La première journée de campagne électorale est plutôt timide à Niamey. En dehors du parti rose dont on voit les affiches et les posters de son candidat, le moins qu’on puisse dire c’est qu’on a pas senti l’engouement de début de campagne électorale. Stratégie des partis politiques ou méfiance des électeurs de la capitale?

Contacté par nos soins, un leader politique nous confie que l’attitude des partis politiques s’explique par la simple raison que les affiches et autres imprimés leur coûtent extrèment chers et que ce serait hasardeux de les placer dès le début de la campagne. Et de dénoncer l’indiscipline et l’intolérence de certains qui n’hésitent pas de déchirer les posters et affichent qui ne sont pas de leurs partis ou leaders.
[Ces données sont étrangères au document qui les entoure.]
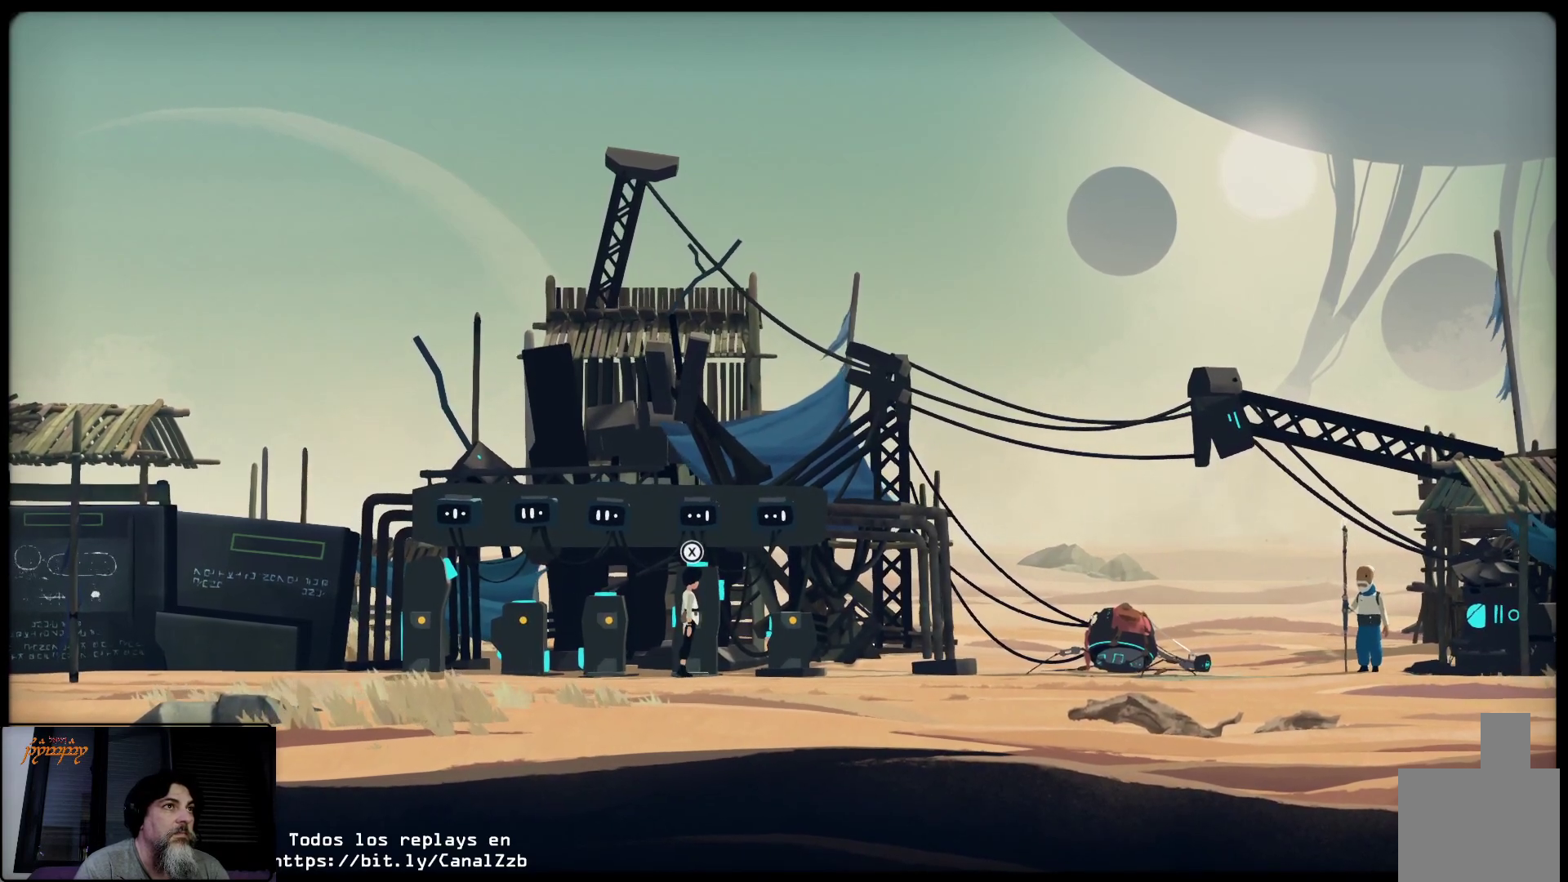
{"buttons": [], "left_stick": "center", "right_stick": "center", "events": [[67, "X", "down"], [250, "X", "up"]]}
Un autre leader explique que beaucoup de partis préfèrent amener leurs imprimés et autres gadgets dans leurs fiefs et où ils espèrent faire de bons scores.

Prudence ou stratégique électorale? Un confrère pense qu’il faut interpréter cette timidité du début de la campagne électorale comme une certaine « gestion de rareté » parce qu’il se raconte bien avant la campagne que certains partis politiques n’ont simplement pas de fonds pour battre campagne.

Et un grand militant du PNDS Tarayya se délecte du fait que même à l’opposition son parti s’est toujours placé sur la ligne de départ en matière électorale. Il pense une élection se prépare sur une période déterminée donc chaque parti en fonction de son organisation et de ses relations est censé mobiliser les fonds pour sa campagne.

Les prochains jours vont nous édifier sur la vraie raison de ce début timide de la campagne électorale à Niamey. Les partis ont trois semaines pour battre campagne donc une journée est insignifiante pour apprécier l’attitude des uns et des autres.